##### Data for processing

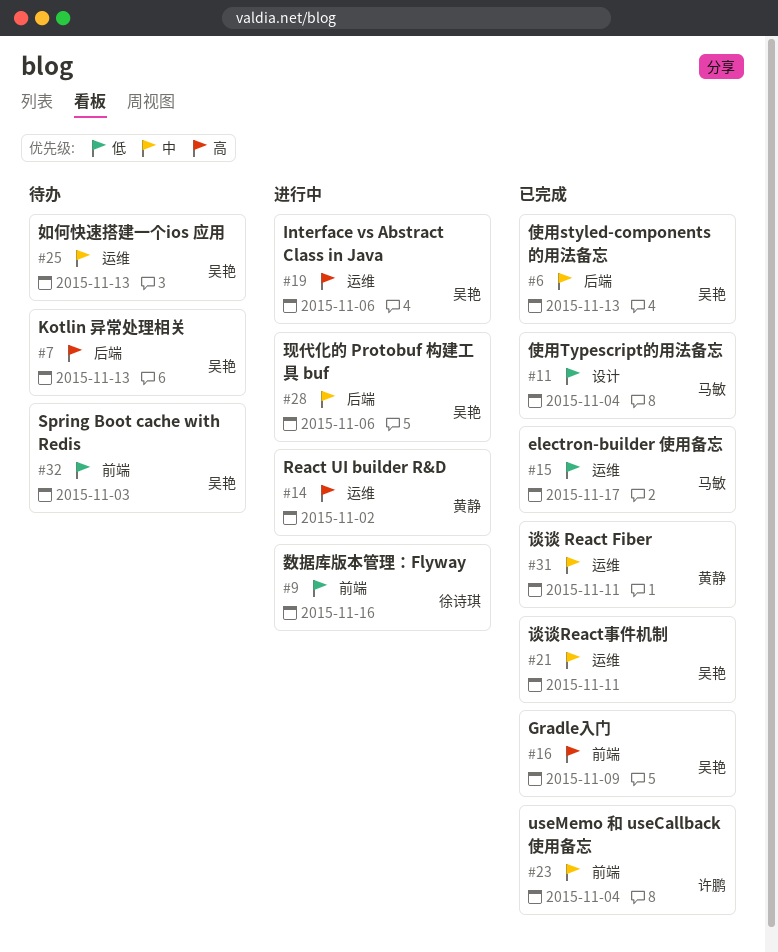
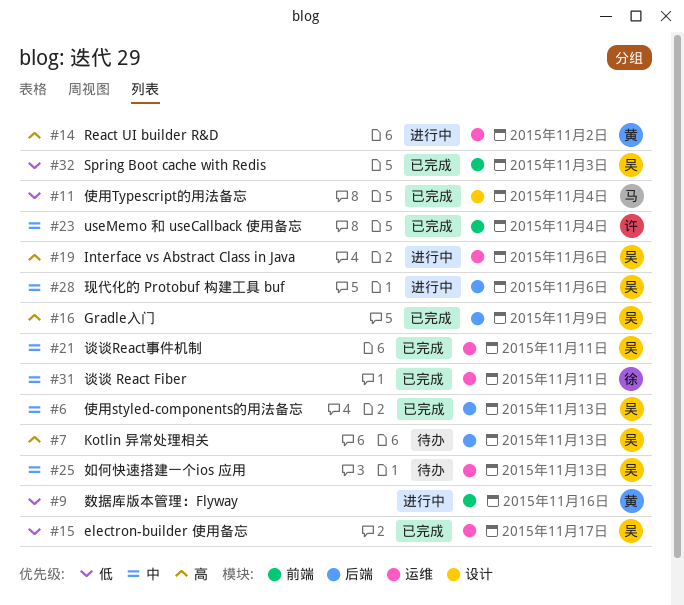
#9, owner: 徐诗琪 -> 黄静
#15, owner: 马敏 -> 吴艳
#16, label: 前端 -> 后端
#31, owner: 黄静 -> 徐诗琪
#32, status: 待办 -> 已完成

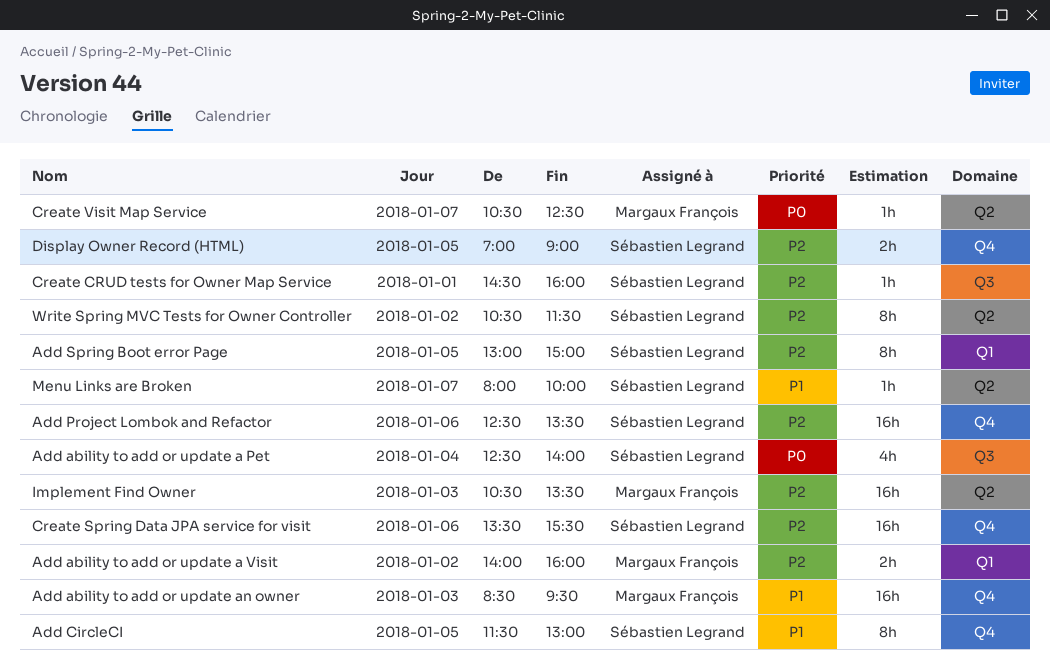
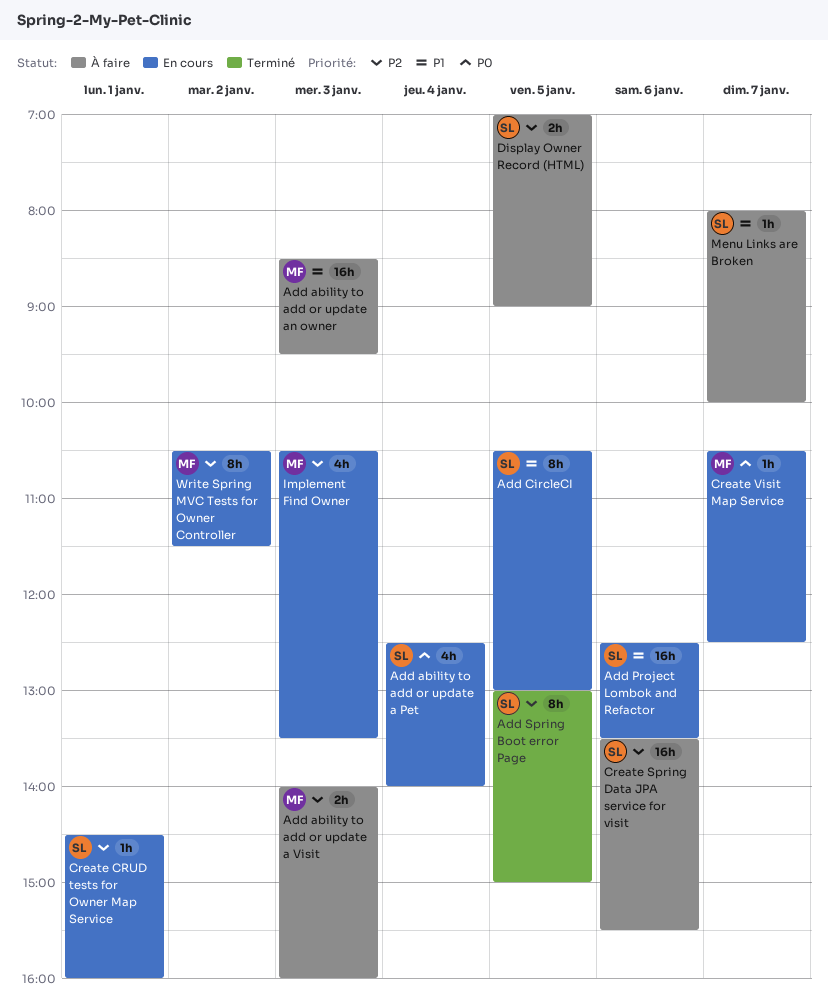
Add ability to add or update a Visit, day: Jan 2 -> Jan 3
Add CircleCI, begins: 11:30 -> 10:30
Add Project Lombok and Refactor, priority: P2 -> P1
Implement Find Owner, estimate: 16h -> 4h
Write Spring MVC Tests for Owner Controller, owner: Sébastien Legrand -> Margaux François

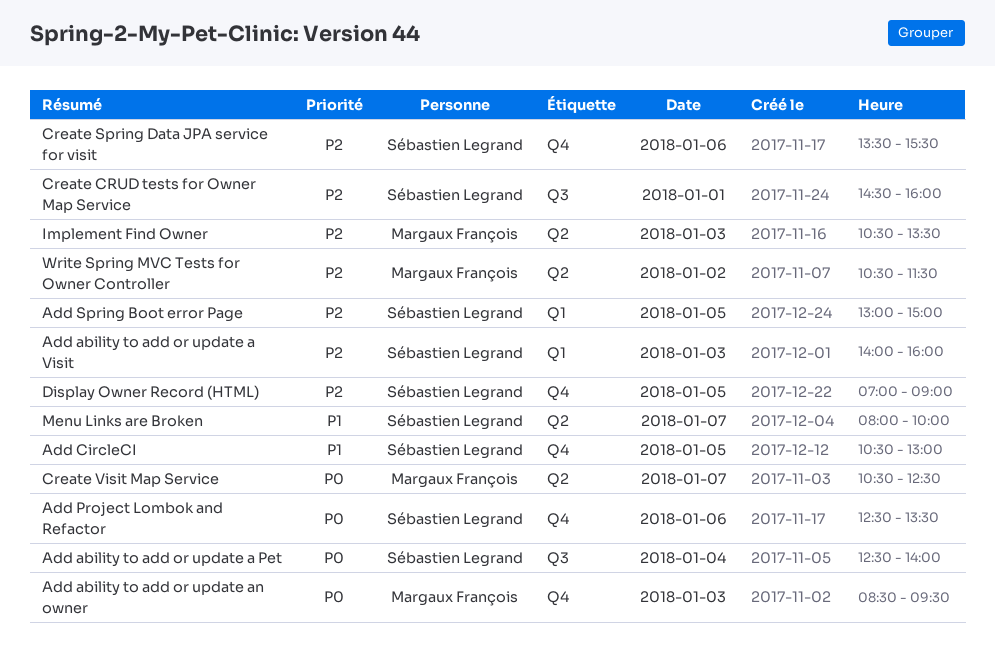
Add ability to add or update a Visit, owner: Margaux François -> Sébastien Legrand
Add ability to add or update an owner, priority: P1 -> P0
Add Project Lombok and Refactor, priority: P1 -> P0

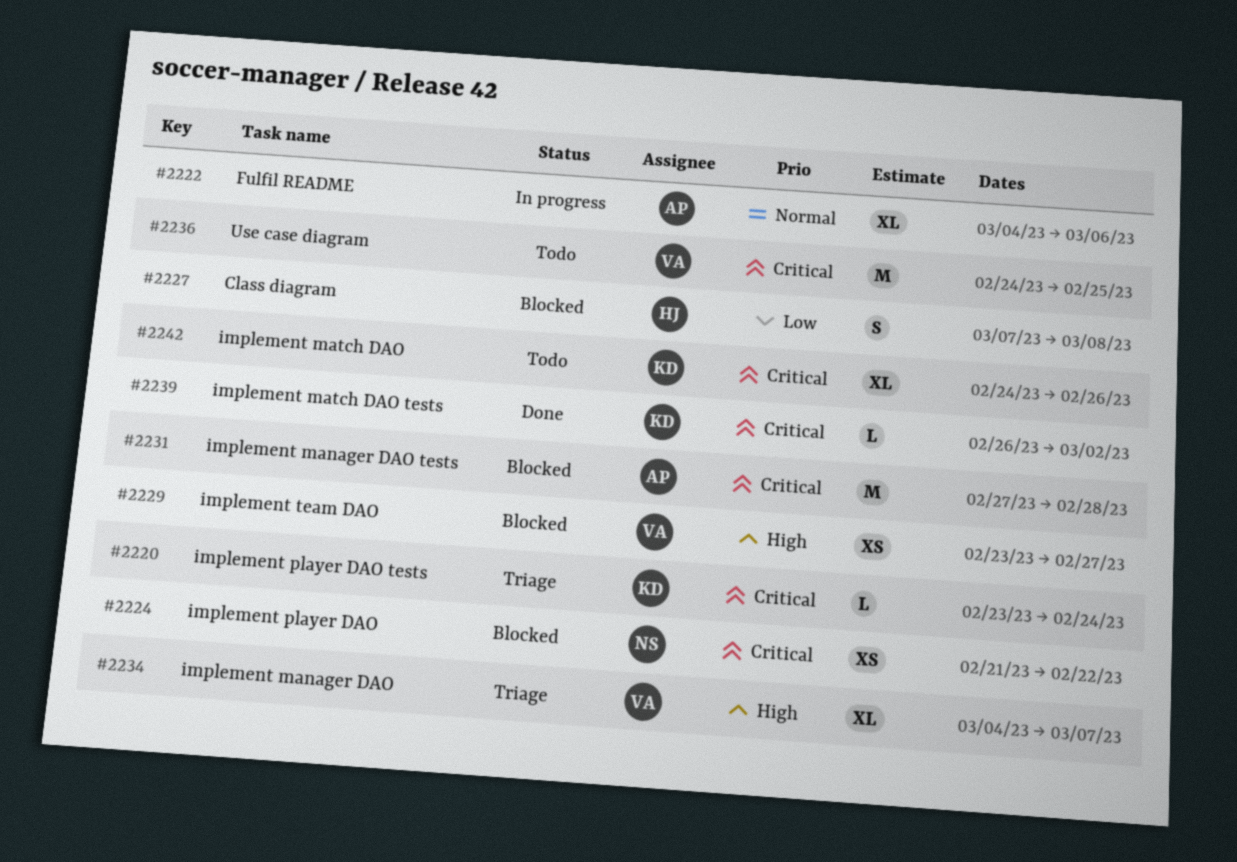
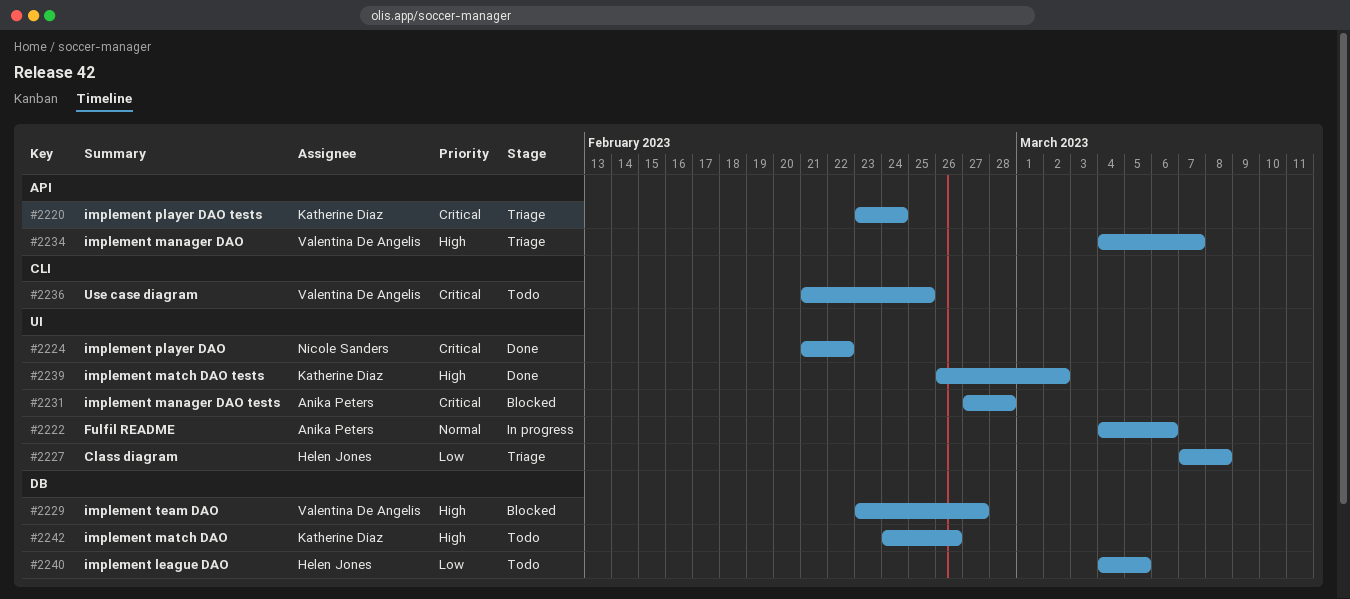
#2224, status: Blocked -> Done
#2227, status: Blocked -> Triage
#2236, start: Feb 24 -> Feb 21
#2239, priority: Critical -> High
#2240: none -> present
#2242, priority: Critical -> High

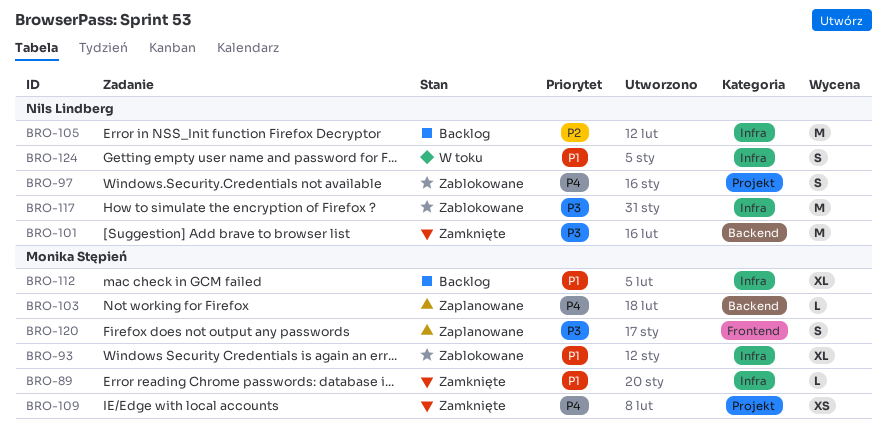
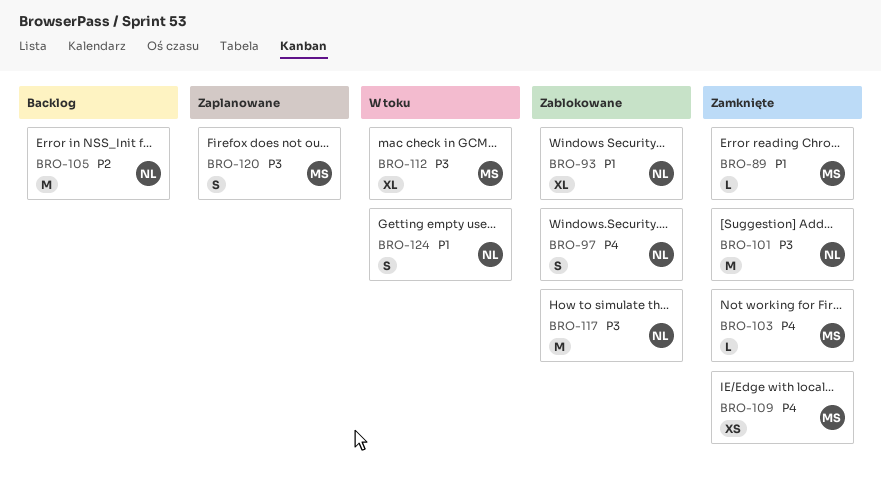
BRO-93, owner: Monika Stępień -> Nils Lindberg
BRO-103, status: Zaplanowane -> Zamknięte
BRO-112, status: Backlog -> W toku
BRO-112, priority: P1 -> P3

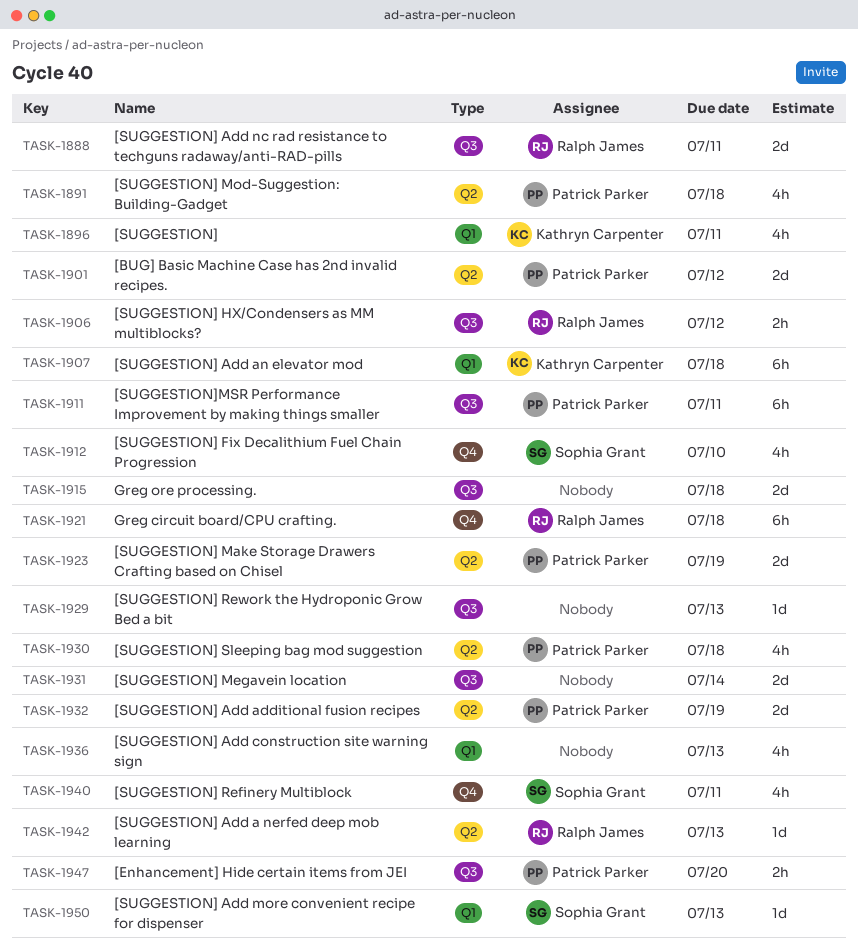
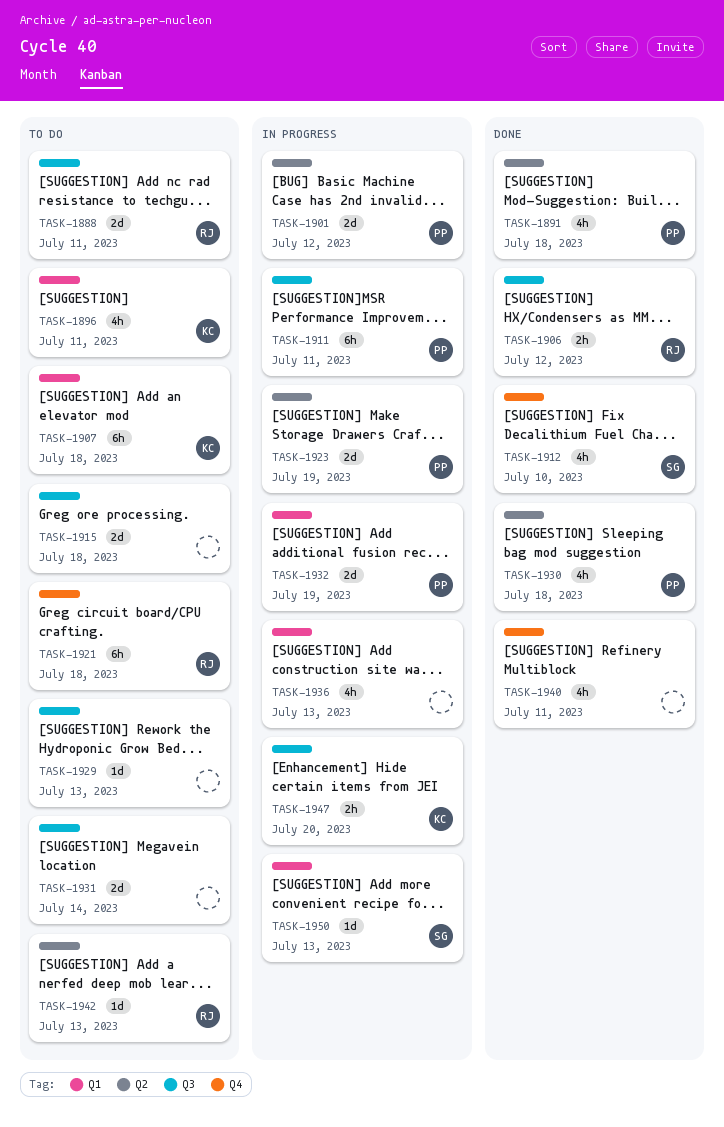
TASK-1932, label: Q2 -> Q1
TASK-1940, owner: Sophia Grant -> none
TASK-1947, owner: Patrick Parker -> Kathryn Carpenter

##########

## Your instructions
Please set down only the lines from the first line of the records above through the line that has "Add Project Lombok and Refactor, priority: P2", exactly, and not the pictures.

## Result of this task
#9, owner: 徐诗琪 -> 黄静
#15, owner: 马敏 -> 吴艳
#16, label: 前端 -> 后端
#31, owner: 黄静 -> 徐诗琪
#32, status: 待办 -> 已完成

Add ability to add or update a Visit, day: Jan 2 -> Jan 3
Add CircleCI, begins: 11:30 -> 10:30
Add Project Lombok and Refactor, priority: P2 -> P1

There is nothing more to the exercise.